7. They "undertook an expedited review" of the files IN RESPONSE TO the motion. Had they reviewed them before then? What were the results of the preliminary review?

8. The broad range of software and comments does tend to indicate that Doe8 was DOWNLOADING somgs, which might n ot be illegal according to USC-17 (despite what the deposition says), but they have to prove he was making them available for download, deliberately.

Tsu Dho Nimh said...

Zi -
It may be true that the RIAA is not a government, but they MUST be able to explain exactly how they got their evidence, and show that it could not have been falsified or altered while it was in their posession.
What was their method, what software did they use, etc.

"I moved my new rip into a shared folder and got my p2p app to "aquire metadata"." And this is what a LOT of people do, because typing all that metadata is a pain in the butt!

Bacardi said...

What effect will GhostSurf have on the internet addresses gathered by the RIAA?

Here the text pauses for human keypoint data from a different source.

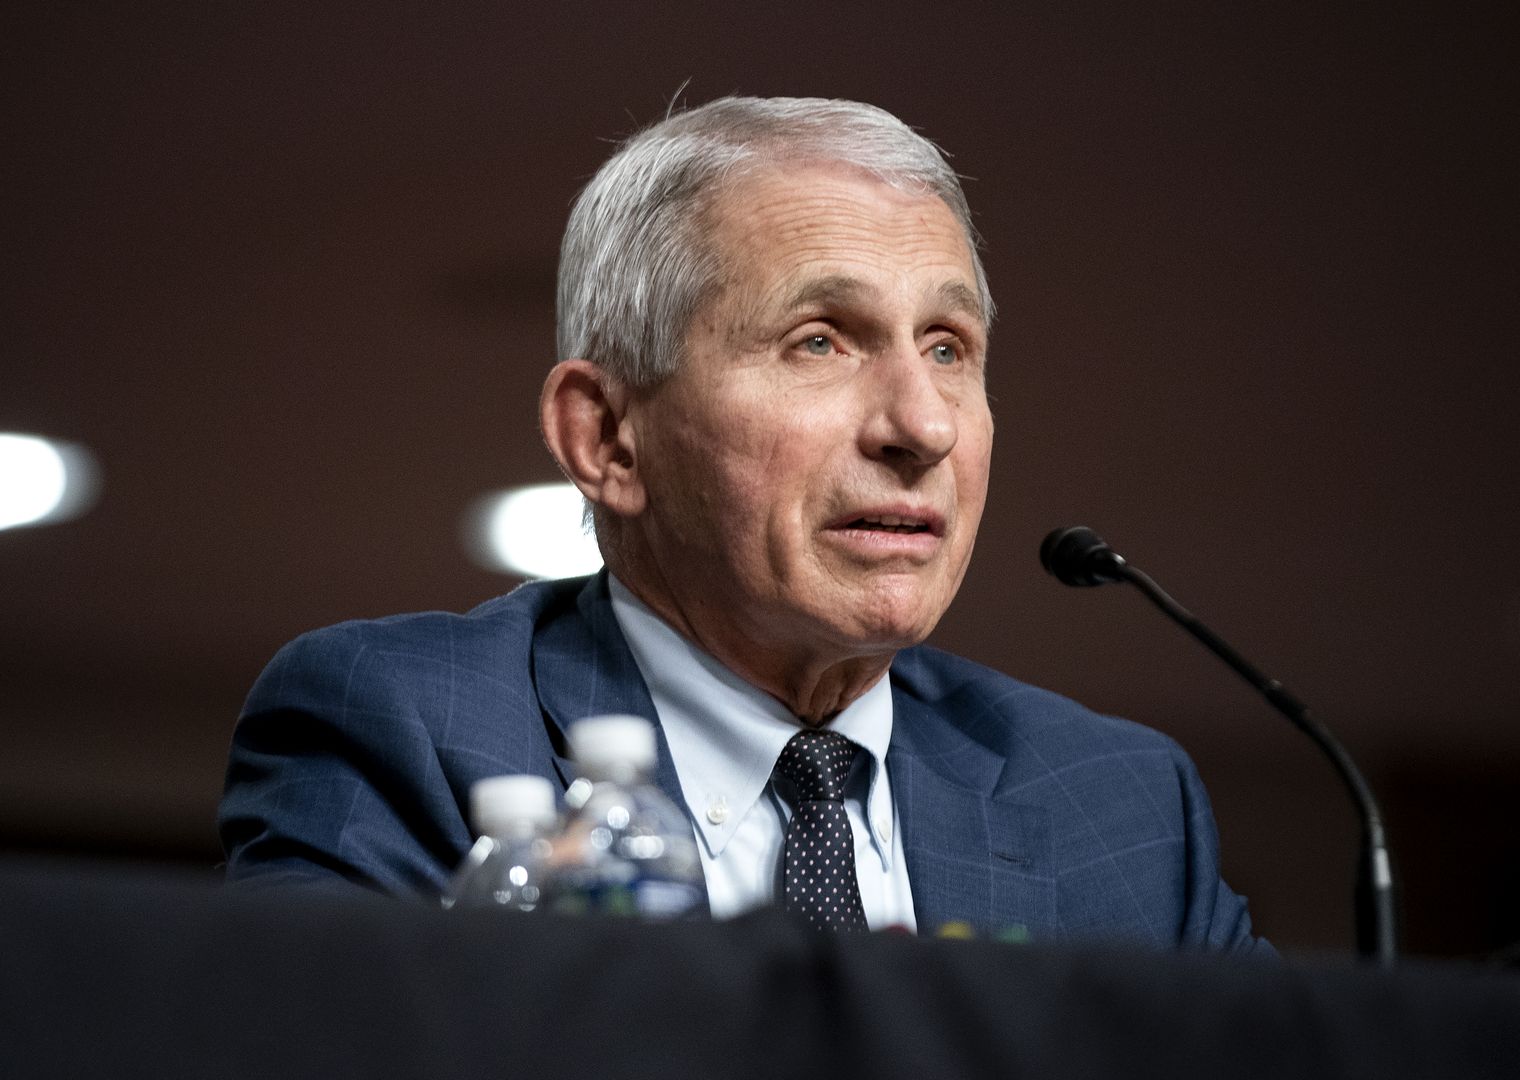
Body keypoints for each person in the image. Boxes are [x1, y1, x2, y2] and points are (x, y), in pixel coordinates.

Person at [219, 96, 1265, 950]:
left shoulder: (1122, 810)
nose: (923, 424)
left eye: (948, 347)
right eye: (821, 341)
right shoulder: (409, 732)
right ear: (609, 439)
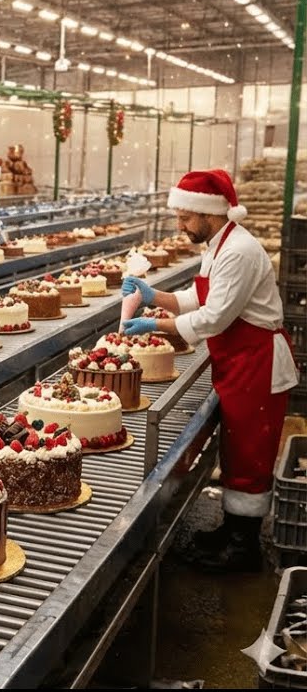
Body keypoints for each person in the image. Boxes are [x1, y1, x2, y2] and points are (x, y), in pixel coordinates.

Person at [121, 169, 298, 571]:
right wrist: (155, 296)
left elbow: (213, 318)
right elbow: (197, 297)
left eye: (185, 217)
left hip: (258, 363)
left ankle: (244, 548)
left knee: (251, 451)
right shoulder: (219, 245)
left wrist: (154, 325)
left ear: (209, 213)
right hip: (239, 361)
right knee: (236, 447)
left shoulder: (238, 251)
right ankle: (233, 529)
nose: (180, 225)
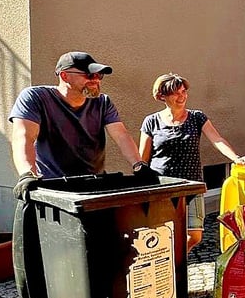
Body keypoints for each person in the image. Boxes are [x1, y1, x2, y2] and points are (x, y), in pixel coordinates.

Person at [139, 73, 245, 253]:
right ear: (162, 96)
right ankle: (169, 268)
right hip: (163, 188)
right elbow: (142, 159)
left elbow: (217, 140)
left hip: (192, 185)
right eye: (176, 93)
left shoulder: (197, 117)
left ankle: (173, 260)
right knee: (163, 234)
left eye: (184, 91)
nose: (182, 96)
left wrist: (236, 158)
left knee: (195, 235)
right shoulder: (151, 122)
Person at [9, 51, 149, 196]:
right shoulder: (35, 97)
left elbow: (121, 135)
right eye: (89, 75)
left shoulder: (102, 102)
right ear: (64, 75)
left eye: (99, 75)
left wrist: (138, 165)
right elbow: (24, 137)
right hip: (54, 188)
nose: (96, 80)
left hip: (94, 186)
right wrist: (27, 174)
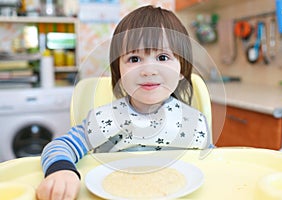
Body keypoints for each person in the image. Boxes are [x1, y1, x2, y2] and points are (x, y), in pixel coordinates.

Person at [36, 5, 211, 200]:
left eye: (162, 57)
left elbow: (217, 164)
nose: (148, 70)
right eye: (134, 58)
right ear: (119, 72)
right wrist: (61, 171)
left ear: (181, 70)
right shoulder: (106, 120)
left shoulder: (194, 123)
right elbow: (59, 146)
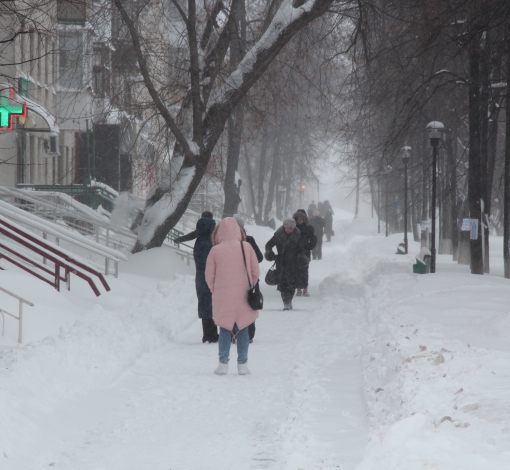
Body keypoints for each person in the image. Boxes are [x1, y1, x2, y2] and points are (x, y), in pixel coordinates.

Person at [205, 217, 260, 375]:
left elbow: (209, 276)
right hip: (243, 294)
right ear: (238, 231)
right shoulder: (247, 247)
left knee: (224, 328)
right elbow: (256, 272)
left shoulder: (215, 250)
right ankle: (242, 364)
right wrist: (249, 285)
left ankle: (223, 363)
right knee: (243, 327)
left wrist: (217, 289)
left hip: (223, 295)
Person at [185, 216, 218, 343]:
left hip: (200, 277)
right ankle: (212, 335)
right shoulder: (210, 242)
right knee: (212, 304)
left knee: (204, 304)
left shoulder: (199, 241)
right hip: (210, 276)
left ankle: (207, 334)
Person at [265, 217, 306, 311]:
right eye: (287, 228)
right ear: (284, 227)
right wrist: (269, 253)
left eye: (291, 228)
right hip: (281, 262)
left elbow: (302, 249)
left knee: (291, 283)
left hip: (294, 263)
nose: (289, 230)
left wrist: (301, 257)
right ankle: (286, 302)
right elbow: (269, 245)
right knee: (283, 283)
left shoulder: (298, 235)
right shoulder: (278, 235)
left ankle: (289, 300)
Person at [235, 217, 263, 343]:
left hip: (239, 279)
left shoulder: (248, 240)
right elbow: (259, 257)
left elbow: (259, 257)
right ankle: (246, 334)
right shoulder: (248, 240)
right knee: (248, 305)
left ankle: (241, 333)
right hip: (248, 279)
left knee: (241, 306)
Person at [293, 210, 316, 297]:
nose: (300, 220)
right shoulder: (293, 228)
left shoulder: (309, 228)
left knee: (305, 270)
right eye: (298, 219)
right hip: (294, 252)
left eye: (301, 219)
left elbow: (313, 239)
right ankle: (298, 289)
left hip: (305, 252)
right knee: (296, 271)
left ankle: (305, 289)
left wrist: (309, 246)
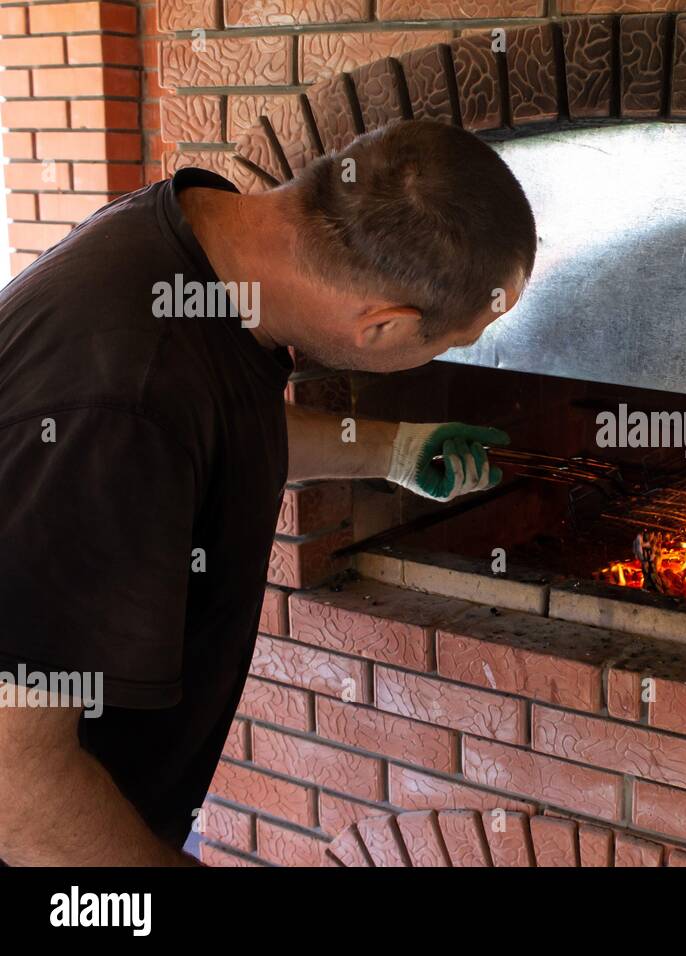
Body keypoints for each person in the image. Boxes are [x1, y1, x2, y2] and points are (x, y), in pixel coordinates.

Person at [0, 119, 536, 865]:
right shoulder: (119, 407)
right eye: (447, 344)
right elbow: (17, 784)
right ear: (383, 326)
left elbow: (210, 426)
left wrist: (393, 448)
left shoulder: (202, 243)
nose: (441, 356)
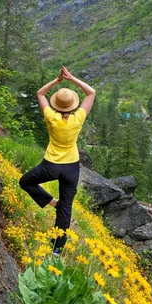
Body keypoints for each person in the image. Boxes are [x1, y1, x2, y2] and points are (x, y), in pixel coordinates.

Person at [19, 66, 96, 254]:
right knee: (66, 208)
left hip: (51, 165)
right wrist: (71, 78)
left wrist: (57, 80)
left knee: (25, 182)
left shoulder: (51, 117)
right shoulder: (78, 118)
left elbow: (40, 93)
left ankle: (51, 202)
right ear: (73, 105)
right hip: (71, 168)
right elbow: (91, 92)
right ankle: (57, 250)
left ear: (56, 105)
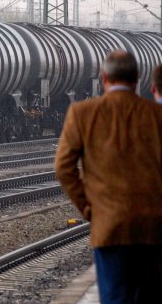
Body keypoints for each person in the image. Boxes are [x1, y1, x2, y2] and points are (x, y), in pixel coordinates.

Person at [55, 50, 162, 303]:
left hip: (109, 227)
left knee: (115, 297)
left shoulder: (82, 113)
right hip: (153, 229)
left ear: (104, 78)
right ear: (138, 80)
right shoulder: (156, 115)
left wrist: (90, 208)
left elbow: (63, 168)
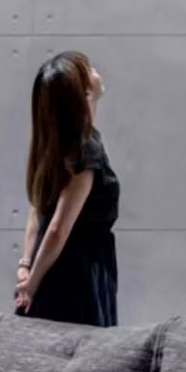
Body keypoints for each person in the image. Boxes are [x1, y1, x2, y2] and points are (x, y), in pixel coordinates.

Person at [14, 50, 120, 326]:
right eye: (90, 71)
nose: (97, 72)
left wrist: (26, 266)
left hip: (51, 266)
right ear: (83, 93)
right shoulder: (85, 151)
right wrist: (32, 282)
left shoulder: (57, 145)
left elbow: (37, 209)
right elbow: (58, 227)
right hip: (76, 275)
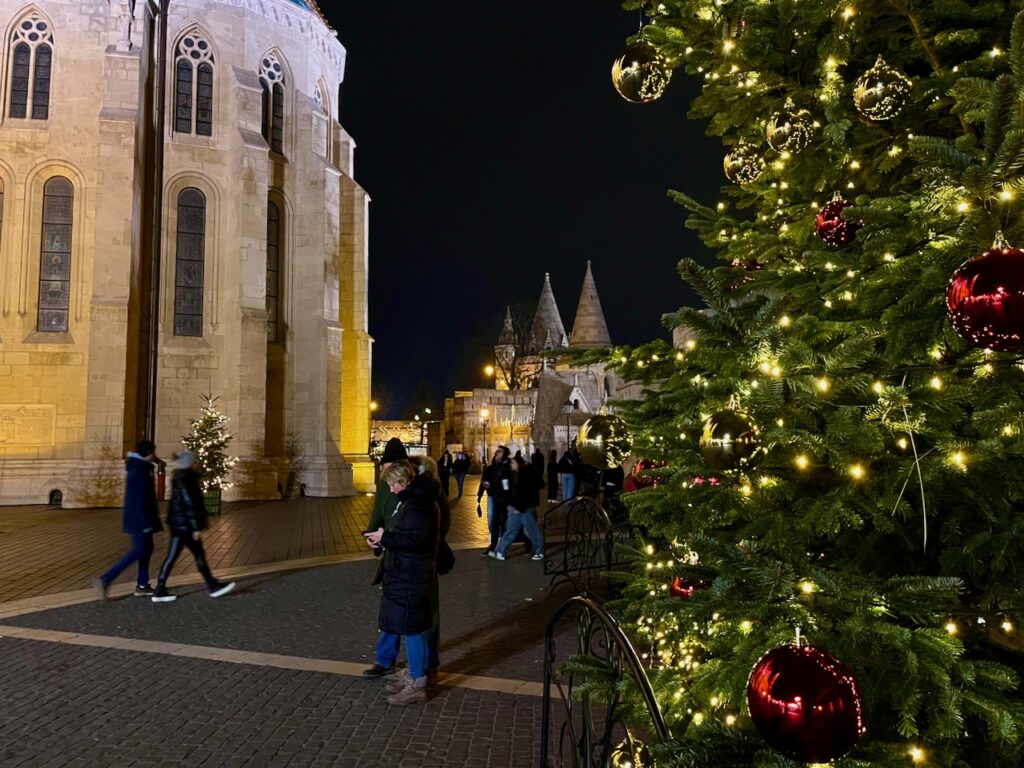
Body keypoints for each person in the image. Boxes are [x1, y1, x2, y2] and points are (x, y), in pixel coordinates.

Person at [364, 461, 439, 706]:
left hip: (411, 575)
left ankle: (417, 681)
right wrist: (384, 539)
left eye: (393, 485)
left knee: (413, 629)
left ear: (403, 481)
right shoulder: (414, 500)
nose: (392, 490)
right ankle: (415, 674)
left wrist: (386, 536)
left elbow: (415, 539)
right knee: (411, 626)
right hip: (407, 573)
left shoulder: (417, 504)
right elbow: (407, 536)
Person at [151, 452, 236, 602]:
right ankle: (212, 585)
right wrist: (196, 526)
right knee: (198, 555)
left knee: (172, 556)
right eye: (194, 460)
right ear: (189, 463)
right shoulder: (187, 479)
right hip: (186, 526)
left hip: (177, 524)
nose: (197, 462)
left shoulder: (179, 477)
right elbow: (190, 503)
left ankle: (159, 589)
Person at [363, 436, 411, 679]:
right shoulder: (386, 484)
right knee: (391, 609)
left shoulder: (415, 486)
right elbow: (379, 511)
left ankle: (422, 665)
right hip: (392, 551)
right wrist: (372, 535)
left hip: (410, 556)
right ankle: (385, 659)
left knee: (417, 617)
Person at [93, 440, 163, 600]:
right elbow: (140, 499)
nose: (155, 455)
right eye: (153, 452)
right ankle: (105, 579)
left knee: (147, 549)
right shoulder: (139, 471)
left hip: (140, 519)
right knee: (138, 550)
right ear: (148, 453)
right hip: (140, 520)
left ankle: (142, 584)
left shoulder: (139, 468)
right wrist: (145, 523)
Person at [493, 455, 545, 561]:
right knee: (513, 529)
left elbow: (525, 493)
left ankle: (540, 551)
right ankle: (500, 551)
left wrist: (518, 506)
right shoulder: (516, 474)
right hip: (516, 506)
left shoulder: (526, 474)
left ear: (518, 463)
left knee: (530, 530)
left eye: (513, 463)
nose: (511, 465)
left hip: (524, 507)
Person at [476, 445, 510, 556]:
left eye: (500, 452)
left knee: (504, 522)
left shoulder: (506, 467)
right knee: (492, 520)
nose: (497, 453)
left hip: (504, 499)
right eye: (497, 452)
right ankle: (493, 546)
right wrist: (480, 495)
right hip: (493, 497)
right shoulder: (490, 468)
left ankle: (502, 547)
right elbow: (483, 481)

I am not a user of p2p so I cannot test this. I do use GhostSurf but I don't know how effective it is.

Alex H said...

@ Zi

Regarding the Bitzi.com metadata, I had some issues and can't find the links I made to the files.

This however is the link to one of the files listed near the top of Exhibit A:
http://bitzi.com/lookup/VYKFND5TDSEF6XOGIIN75PM6KB2NDX2F

The last bit if the URL is the SHA1 hash you can go through the list pretty quickly by just copying the SHA1 hash from Exhibit A and substituting it in the URL.


Regarding the SHA1 duplication, buy two copies of the same CD. Rip and encode one of them, then use the same tools to rip and encode from the second one. You can try it on two different computers if you like, but provided you use the same tools on the same settings, there is a good chance you'll create two files with the Same SHA1 hash.

raybeckerman said...

Great job, guys!!!!!

On behalf of all those folks out there being pushed around by the RIAA, thanks for your help in fighting back.

raybeckerman said...

By the way, if the judge sets an oral argument date, I'll post it in the directory of upcoming court dates. It would take place at 40 Centre Street in Manhattan.

Court proceedings are open to the public, but be sure to allow extra time to go through the metal detectors.